Pragmatism is nothing new. From Machiavelli to much of the modern church growth movement, people have defended questionable choices by “the end justifies the means” or “never criticize what God is blessing.” Of course, doing what works is not bad in and of itself. The problem is when we do “what works” to accomplish our goals in a way that violates biblical principles. To adapt one illustration I’ve heard, of course it’s right to feed your family, but if you kill a man to rob him of his money so you can go buy food, you’ve obviously crossed a line.


Certainly, when we survey the landscape of the candidates, there is not much that appeals to those of us who are Christians. For many, a worst case scenario would be if we were left with Rudy and Hillary as the final candidates for the two major parties. If this happens, will many of the Christians who have assumed or defended voting either Republican or Democrat still do so? Will they still cast a vote for someone who supports abortion just because that candidate is considered the lesser of two evils?


Pragmatism may often utilize questionable methods to obtain a good goal. But I must wonder if many of us have the right goal. For many, the goal is to “beat Hillary” [unspoken implication, at least for some: at any cost]. But, why not vote with principle for a good reason? Why should we even consider compromise on a basic issue like abortion? Why not see the goal of our voting not as to beat Hillary but to honor the Lord? I have not done enough research to tentatively know who I will likely vote for in 2008. But one way I have tried to vote with principle is by voting for a third party in the last two presidential elections. I was not sufficiently satisfied with certain stands taken by the candidate many Christians voted for, but I was satisfied with the platform advanced by the Constitution Party (their website details some serious concerns about this upcoming election’s major candidates). Did I think this would result in a win for them? No. Did I realize this might increase Al Gore’s chances? Yes. But I could not cast my vote on those considerations alone. I had to ask myself if I could go to sleep with a clear conscience, believing I had pleased God with my vote. I had to be willing to lose to make the decision I thought would best honor Christ, who God has set up as the true King of all (Psalm 2:6).

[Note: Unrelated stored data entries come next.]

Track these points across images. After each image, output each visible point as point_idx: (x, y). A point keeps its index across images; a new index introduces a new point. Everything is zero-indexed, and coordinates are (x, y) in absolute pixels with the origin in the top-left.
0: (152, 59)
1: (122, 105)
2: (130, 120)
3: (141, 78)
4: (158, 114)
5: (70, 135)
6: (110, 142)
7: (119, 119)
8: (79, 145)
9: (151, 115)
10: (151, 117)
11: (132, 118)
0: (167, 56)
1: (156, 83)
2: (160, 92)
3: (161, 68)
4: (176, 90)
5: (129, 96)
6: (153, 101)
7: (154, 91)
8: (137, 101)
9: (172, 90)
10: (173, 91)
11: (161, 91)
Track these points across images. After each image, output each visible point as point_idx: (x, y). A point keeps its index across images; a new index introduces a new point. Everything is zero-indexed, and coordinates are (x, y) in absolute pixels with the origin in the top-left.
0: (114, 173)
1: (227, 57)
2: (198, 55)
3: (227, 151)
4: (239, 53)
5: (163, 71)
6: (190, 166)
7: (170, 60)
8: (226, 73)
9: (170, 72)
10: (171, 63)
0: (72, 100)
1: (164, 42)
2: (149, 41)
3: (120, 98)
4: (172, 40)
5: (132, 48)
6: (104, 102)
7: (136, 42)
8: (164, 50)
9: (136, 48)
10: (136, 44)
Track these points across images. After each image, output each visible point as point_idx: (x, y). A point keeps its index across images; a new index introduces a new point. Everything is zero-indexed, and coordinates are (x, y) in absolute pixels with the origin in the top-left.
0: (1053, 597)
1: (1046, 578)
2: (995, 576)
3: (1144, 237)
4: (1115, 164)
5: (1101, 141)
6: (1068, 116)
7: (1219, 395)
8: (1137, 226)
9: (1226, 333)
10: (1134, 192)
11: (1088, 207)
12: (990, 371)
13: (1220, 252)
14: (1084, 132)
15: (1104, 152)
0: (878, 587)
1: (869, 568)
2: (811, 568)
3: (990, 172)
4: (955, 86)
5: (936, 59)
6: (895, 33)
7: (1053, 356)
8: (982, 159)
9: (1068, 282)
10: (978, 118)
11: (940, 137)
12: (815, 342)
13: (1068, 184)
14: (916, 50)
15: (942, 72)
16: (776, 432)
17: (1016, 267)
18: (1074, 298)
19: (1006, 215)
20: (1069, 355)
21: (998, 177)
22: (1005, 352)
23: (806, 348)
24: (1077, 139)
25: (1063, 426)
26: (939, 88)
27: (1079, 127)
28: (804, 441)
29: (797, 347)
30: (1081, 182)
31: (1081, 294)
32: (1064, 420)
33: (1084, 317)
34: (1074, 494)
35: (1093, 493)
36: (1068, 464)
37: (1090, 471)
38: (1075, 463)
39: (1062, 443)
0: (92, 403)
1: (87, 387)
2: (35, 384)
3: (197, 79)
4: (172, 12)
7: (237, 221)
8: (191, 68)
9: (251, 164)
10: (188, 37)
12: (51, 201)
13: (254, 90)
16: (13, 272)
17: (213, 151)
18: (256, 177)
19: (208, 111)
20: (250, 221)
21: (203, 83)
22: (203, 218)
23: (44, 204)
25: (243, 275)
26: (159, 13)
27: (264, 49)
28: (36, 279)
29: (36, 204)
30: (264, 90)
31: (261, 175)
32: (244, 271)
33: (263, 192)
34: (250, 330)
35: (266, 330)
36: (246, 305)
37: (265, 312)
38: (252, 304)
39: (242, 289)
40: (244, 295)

While many of us have no desire to see Hillary in office, we must remember, that even if this happens, Christ still reigns. I do not pretend to have all these things figured out in how everyone should cast their vote. But, I think this much is clear: in our thinking about who holds the executive office of this country, let us submit in all things to the One God has set up as Lawgiver, Judge, and King. And that submission may mean forsaking pragmatism and being willing to lose an election in 2008 for the sake of acting as citizens of a heavenly kingdom.